If not, can you point me to the description of the problem itself. I can have a go at it.

anchpop commented 2 years ago

@LeventErkok sorry for the late reply. The problem is here https://docs.google.com/document/d/14QN2NuCTMQZEr1I9iG_cab3plNpUbOJdPQKkNDj0AzA/edit and my progress towards it is here https://github.com/anchpop/a-purple-reunion-solution (although it doesn't give the correct answer and probably won't be very useful).

The meat is at the end:

room 1: Wolfgang, Lance, Princessa
Gizmo and Hattie guarantee their alibis.
Vince and Alouette guarantee their alibis.
Grincella and Frendley guarantee their alibis.
Hattie checks Wolfgang’s body.
Alouette checks Lance’s body.
Grincella checks Princessa’s body.

Alouette says that Lance said in purple that none of the women could’ve killed any of the men, throughout the whole story.

room 2: Hattie, Vince
Simone, Grincella, and Alouette guarantee their alibis.
Gizmo and Frendley guarantee their alibis.
Gizmo checks Hattie’s body.
Frendley checks Vince’s body.
Gizmo says Vince did not kill Hattie.
Vince says Wolfgang did not kill him.

room 3: Alouette
Simone and Frendley guarantee their alibis.
Grincella and Gizmo guarantee their alibis.
Simone checks Alouette’s body.

The tricky part is here:

JUST FROM THE FACTS GIVEN SO FAR, IF I TOLD THE READER THE COMPLETE LIST OF EVERYONE WHO IS A CULPRIT IN THE STORY, THEY WOULD BE ABLE TO DEDUCE WITHOUT FAIL, EXACTLY WHICH CULPRIT KILLED EACH AND EVERY PERSON WHO DIED.

I originally interpreted this as an incidental/redundant fact about the set of culprits, but really it's a huge restriction on the set of culprits.

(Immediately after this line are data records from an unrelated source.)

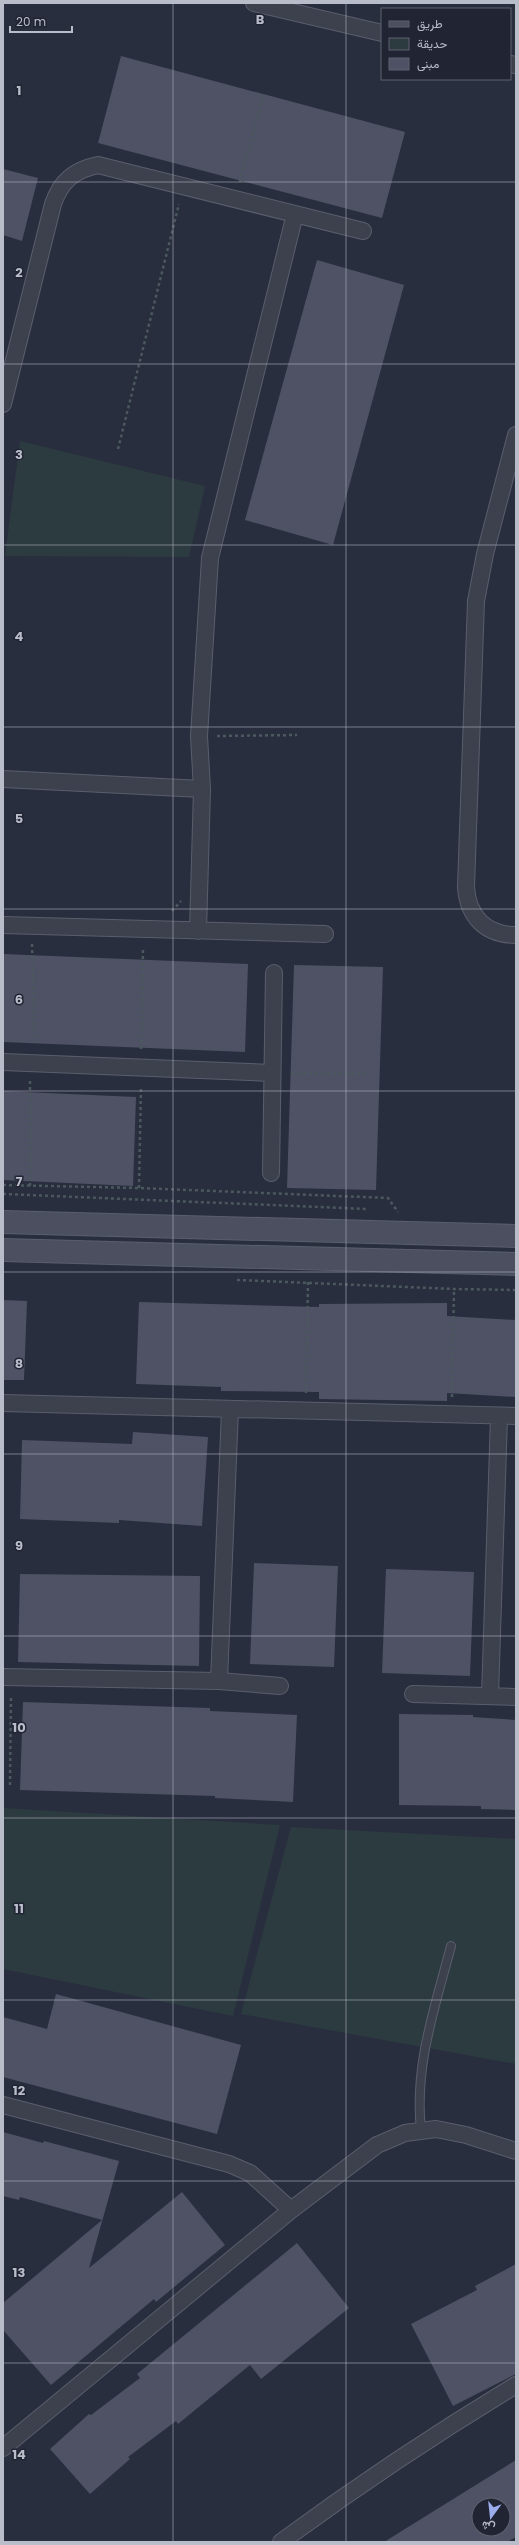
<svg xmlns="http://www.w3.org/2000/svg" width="519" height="2545" font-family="Poppins,Vazirmatn,sans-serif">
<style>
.green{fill:#2c3b40}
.building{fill:#4e5264;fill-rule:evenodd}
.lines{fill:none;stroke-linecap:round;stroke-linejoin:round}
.lane-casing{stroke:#5a5e6c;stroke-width:10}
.street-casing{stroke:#5a5e6c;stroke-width:18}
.secondary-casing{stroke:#5a5e6c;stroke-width:24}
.path{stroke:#4b585e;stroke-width:2.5;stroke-dasharray:3 3;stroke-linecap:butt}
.lane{stroke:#3d414e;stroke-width:8}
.street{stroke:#3d414e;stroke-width:16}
.secondary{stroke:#4b4f60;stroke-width:22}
.grid{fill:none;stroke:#b9bcc9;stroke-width:1;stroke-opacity:0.55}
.grid-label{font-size:13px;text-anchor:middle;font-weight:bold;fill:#b9bcc9;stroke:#212533;stroke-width:3;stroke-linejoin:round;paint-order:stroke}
</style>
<rect width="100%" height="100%" fill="#292e3e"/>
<path class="green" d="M20,441L205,486L189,557L5,556Z
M3,1808L280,1825L233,2016L3,1969Z
M291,1827L516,1839V2064L241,2014Z"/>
<path class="building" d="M121,56L405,132L382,218L98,143Z
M3,169L38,178L22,241L3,235Z
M317,260L404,285L333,545L245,520Z
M3,954L248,964L245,1052L3,1042Z
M294,965L383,967L376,1190L287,1188Z
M3,1091L136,1097L133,1186L3,1180Z
M3,1300L27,1301L24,1380H3Z
M139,1302L319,1307V1304L447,1303V1316L516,1320V1397L447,1393V1401L319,1399V1392L221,1391V1387L136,1384Z
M133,1432L208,1437L202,1526L119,1520V1523L20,1519L22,1440L132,1444Z
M254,1563L338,1566L334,1667L250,1664Z
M386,1569L474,1572L470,1676L382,1673Z
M20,1574L200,1576L199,1666L18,1662Z
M23,1702L210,1708V1711L297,1715L293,1802L215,1798V1796L20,1790Z
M399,1714L473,1715V1717L516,1720V1810L481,1809V1806L399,1805Z
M56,1994L241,2045L217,2134L3,2077V2017L47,2029Z
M3,2132L43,2143L44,2141L119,2161L89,2268L182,2192L225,2245L156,2302L154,2299L51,2385L3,2330V2303L102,2220L20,2197L19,2200L3,2196Z
M297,2243L349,2308L261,2379L250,2365L178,2424L176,2421L128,2457L130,2459L90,2494L50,2449L89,2414L91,2415L140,2378L137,2374Z
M516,2264V2374L453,2406L411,2324L477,2290L475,2286Z
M516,2460V2537L507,2542H384ZM479,2505H503V2529H479Z"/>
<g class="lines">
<g class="lane-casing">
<path id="lane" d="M421,2130C414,2066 435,2007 451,1946"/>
</g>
<g class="street-casing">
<path id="street" d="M254,3L382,33
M510,64L516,65
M3,404L53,204C61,181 74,170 98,165L363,231
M516,435L485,554L476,601L466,887C468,917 486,935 516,935
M3,779L202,789
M3,925L325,934
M198,931L202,789L199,736L210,558L295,214
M3,1062L272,1073
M271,1173L274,973
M3,1403L516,1416
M3,1677L219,1681L280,1686
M219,1681L230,1409
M413,1694L516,1697
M490,1696L499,1416
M3,2105L229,2164L250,2173L291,2210
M3,2448L291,2210L377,2145L405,2133L436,2129L466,2135L516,2151
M281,2542C357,2486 435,2434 516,2385"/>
</g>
<g class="secondary-casing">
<path id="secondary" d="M3,1222L516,1236
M3,1250L516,1264"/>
</g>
<path class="path" d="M240,182L263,95
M118,449L179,204
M217,736L297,735
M172,911L181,901
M32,944L35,1045
M141,1049L143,948
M291,1073L368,1074
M3,1185L139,1188L388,1198L398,1212
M30,1186V1081
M139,1188L141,1086
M3,1194L368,1209
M237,1280L454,1289L516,1290
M306,1393L308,1282
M452,1397L454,1289
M10,1785L11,1696"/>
<use href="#lane" class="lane"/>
<use href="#street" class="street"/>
<use href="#secondary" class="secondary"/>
</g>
<path class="grid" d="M173,3V2542M346,3V2542M3,182H516M3,364H516M3,545H516M3,727H516M3,909H516M3,1091H516M3,1272H516M3,1454H516M3,1636H516M3,1818H516M3,2000H516M3,2181H516M3,2363H516"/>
<g class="grid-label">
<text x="260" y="24">B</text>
<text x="19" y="95">1</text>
<text x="19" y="277">2</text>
<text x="19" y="459">3</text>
<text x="19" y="641">4</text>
<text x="19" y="823">5</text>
<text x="19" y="1004">6</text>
<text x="19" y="1186">7</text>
<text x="19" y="1368">8</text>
<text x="19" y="1550">9</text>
<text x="19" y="1732">10</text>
<text x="19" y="1913">11</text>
<text x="19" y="2095">12</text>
<text x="19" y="2277">13</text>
<text x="19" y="2459">14</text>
</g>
<rect width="519" height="2545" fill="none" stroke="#b9bcc9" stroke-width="8"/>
<rect x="381" y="8" width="130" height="72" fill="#212533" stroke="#5e616f"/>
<rect x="389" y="21" width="20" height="6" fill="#4b4f60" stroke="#5e616f"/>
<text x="417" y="28" font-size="12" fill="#b9bcc9">طريق</text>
<rect x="389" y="38" width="20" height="12" fill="#2c3b40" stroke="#5e616f"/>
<text x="417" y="48" font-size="12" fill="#b9bcc9">حديقة</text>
<rect x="389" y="58" width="20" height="12" fill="#4e5264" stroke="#5e616f"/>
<text x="417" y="68" font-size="12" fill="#b9bcc9">مبنى</text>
<g transform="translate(491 2517) rotate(195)"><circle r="19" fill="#212533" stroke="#5e616f"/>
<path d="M0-3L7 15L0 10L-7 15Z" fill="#9babec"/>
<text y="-6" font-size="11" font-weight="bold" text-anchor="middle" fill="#b9bcc9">ش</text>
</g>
<path d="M10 26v6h62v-6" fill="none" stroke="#b9bcc9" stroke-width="2"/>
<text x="16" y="26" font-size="12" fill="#b9bcc9" stroke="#212533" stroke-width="3" paint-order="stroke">20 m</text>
</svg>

LeventErkok commented 2 years ago

Wow, that’s a really long and complicated story. I’m afraid I’m neither very good at these things nor have the bandwidth to look into it in any detail.

I’m going to close this ticket as I don’t see any actionable items for SBV here. The issue tracker is more suitable for tracking bugs/feature requests etc. If you do run into an SBV bug feel free to file a new ticket. Best of luck with the puzzle!